I think Sweden does have some geographical complications, along with a lackluster transmission network. These are much harder to get private investment for. However if there was a decent transmission network then there would be more utility of renewable generation in the north as well as the capability for import of energy from neighbouring countries or even export when Sweden has an excess.

Putting my balls on the table, I reckon if Sweden put all the money they've got in nuclear into transmission first and then renewables, I reckon they could switch off more fossil fuels more quickly.

[–] [email protected] 0 points 1 year ago (1 children)

The points I listed are the strongest arguments to expand nuclear power which both the left and right of Riksdagen generally agrees on.

So how this is a right wing conspiracy to further the fossil energy industry as you point out is still to me a mystery, that's all you need to explain.

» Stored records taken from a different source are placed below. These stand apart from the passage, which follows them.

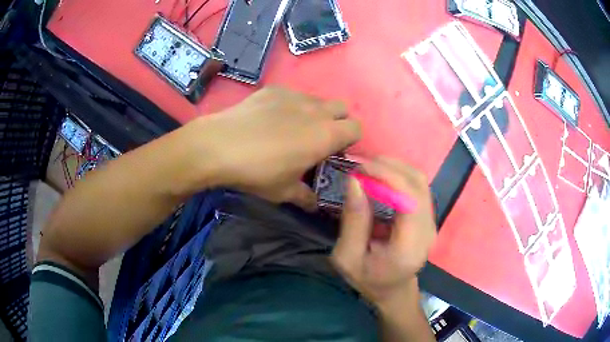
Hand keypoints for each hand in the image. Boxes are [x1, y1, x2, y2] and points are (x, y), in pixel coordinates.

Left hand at [182, 87, 360, 208]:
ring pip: (317, 100)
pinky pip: (292, 95)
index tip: (334, 152)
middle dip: (337, 121)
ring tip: (290, 128)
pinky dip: (289, 105)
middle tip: (316, 139)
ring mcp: (294, 95)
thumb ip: (306, 197)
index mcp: (326, 135)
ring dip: (314, 113)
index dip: (350, 140)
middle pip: (342, 107)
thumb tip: (314, 204)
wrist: (219, 146)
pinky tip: (268, 119)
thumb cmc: (258, 172)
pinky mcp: (273, 89)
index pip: (357, 128)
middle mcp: (316, 110)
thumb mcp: (284, 192)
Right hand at [331, 158, 436, 312]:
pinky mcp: (428, 216)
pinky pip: (417, 186)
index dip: (387, 176)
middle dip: (389, 167)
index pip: (409, 200)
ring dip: (394, 167)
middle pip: (417, 184)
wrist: (393, 290)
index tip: (360, 167)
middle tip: (360, 164)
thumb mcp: (348, 257)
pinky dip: (399, 175)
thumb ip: (353, 221)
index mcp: (409, 246)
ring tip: (368, 167)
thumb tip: (354, 181)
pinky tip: (380, 176)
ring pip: (420, 180)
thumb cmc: (368, 278)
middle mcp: (427, 231)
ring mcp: (431, 222)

[–] [email protected] 3 points 1 year ago

The fact that left and right wing parties both currently (in the middle of soaring energy prices and a cost of livings crisis) agree with measures that support fossil fuel interests does not change the fact that the Swedish government (which is currently right wing) is implementing policies that benefit the fossil fuel industry.

Also, I question the nuance in that - I'm sure many in the left that support nuclear investment, but are less happy about renewable targets being scrapped.

However I apologise if I came on a bit too hard with it being a left vs right wing issue. It's wealth vs society.

[–] [email protected] 1 points 1 year ago* (last edited 1 year ago) (1 children)

i heard that nuclear still kind of heats up the earth since its not outputting what has been put in by the sun before. Supposedly thats a problem since space is a good insulator.

[–] [email protected] 1 points 1 year ago

It's a negligible amount of heat. Something like 0.000001% of the greenhouse effect from fossil fuels. Almost unmeasurable.

[–] [email protected] 3 points 1 year ago

Yeah 100% agree with you. I'm surprised that this is the case given the 2045 time scale but we'll have to wait a couple of decades and see how it pans out I guess.